NUFARM'S response to an ''ASX Aware'' letter this month, asking it to explain the timing of a profit downgrade for the six-month period ended January 2010, has raised eyebrows in the agricultural chemicals sector.
The crux of Nufarm's justification for releasing its downgrade on March 2 was that the bulk of sales of the herbicide glyphosate - the key driver of Nufarm's profitability - take place in the final weeks of January, and it was not until the end of February that all the necessary sales and accounting information had been collated to provide a true first-half picture of the company's performance.
But some in the sector think that Nufarm has not told the full story. While it is correct that most glyphosate buying has been done between January and March, the last six months have been different.
Apparently, Nufarm slashed the price of glyphosate in October, and sales in October and November - in Australia at least - were significantly increased. Stories abound of farmers who, incredulous at the depth of Nufarm's discounting and sure that it could not last, signed up to buy as much as five years' glyphosate demands.

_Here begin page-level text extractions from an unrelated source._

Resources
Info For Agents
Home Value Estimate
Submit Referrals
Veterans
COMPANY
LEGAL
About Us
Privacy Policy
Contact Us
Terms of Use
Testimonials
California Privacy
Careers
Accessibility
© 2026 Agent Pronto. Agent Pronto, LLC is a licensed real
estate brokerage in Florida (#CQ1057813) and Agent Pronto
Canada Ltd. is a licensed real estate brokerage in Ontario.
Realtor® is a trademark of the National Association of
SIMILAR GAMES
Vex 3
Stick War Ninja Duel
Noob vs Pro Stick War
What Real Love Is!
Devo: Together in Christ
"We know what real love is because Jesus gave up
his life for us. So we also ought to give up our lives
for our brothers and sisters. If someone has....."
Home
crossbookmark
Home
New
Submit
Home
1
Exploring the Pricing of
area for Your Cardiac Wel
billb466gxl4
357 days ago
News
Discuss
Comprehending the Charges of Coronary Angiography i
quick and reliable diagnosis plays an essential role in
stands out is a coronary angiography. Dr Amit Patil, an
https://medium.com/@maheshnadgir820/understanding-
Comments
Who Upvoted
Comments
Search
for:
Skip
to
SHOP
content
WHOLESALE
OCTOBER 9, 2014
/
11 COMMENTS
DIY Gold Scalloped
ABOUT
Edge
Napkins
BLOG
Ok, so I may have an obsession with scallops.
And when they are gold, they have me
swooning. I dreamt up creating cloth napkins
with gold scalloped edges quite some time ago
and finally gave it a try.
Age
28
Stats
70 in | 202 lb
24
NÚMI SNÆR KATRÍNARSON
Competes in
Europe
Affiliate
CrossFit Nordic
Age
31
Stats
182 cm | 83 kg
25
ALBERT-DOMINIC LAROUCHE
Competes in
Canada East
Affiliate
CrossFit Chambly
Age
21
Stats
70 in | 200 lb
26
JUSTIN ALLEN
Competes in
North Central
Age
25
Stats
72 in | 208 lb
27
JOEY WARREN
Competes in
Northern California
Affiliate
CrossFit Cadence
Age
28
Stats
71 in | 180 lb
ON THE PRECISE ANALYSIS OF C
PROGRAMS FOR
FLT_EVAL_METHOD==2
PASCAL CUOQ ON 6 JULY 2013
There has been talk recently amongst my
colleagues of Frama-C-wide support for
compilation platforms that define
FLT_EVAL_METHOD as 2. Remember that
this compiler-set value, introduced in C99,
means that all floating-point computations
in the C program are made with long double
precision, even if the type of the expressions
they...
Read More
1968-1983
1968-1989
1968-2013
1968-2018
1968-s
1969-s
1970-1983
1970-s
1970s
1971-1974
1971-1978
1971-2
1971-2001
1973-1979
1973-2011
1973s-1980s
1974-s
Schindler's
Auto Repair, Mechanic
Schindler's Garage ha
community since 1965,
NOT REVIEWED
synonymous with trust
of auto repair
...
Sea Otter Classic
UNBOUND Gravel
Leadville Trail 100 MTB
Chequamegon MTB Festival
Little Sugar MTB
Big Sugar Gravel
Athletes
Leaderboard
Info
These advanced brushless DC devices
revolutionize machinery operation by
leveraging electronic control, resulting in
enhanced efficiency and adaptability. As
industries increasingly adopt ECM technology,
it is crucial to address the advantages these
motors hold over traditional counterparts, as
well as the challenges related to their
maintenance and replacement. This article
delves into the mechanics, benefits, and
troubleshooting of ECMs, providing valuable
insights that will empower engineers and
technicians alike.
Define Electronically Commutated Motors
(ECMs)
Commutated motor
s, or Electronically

The argument goes that Nufarm must have realised that sales being made at heavily discounted prices offered marginal profitability at best, and that (particularly with sales brought forward from the usual late-January start to the selling season) the company should have had a better handle on profitability, sooner.
So why would Nufarm have taken such an uncharacteristically aggressive stance on pricing? It could be that corporate discussions under way with Sinochem had some bearing.
Chinese producers of agricultural chemicals have long had a reputation for chasing volume over profitability, and Nufarm may have figured that managing the top line would maximise the chance of eliciting a firm takeover offer at the indicatively agreed price of $13 a share.
If Nufarm was trying to run a strategy that would appeal to Sinochem, it clearly backfired. Sinochem walked away from a deal just after Christmas, while the market's reaction to poor first-half profitability has been a sharp fall in the company's share price, closing last week at just $8.70.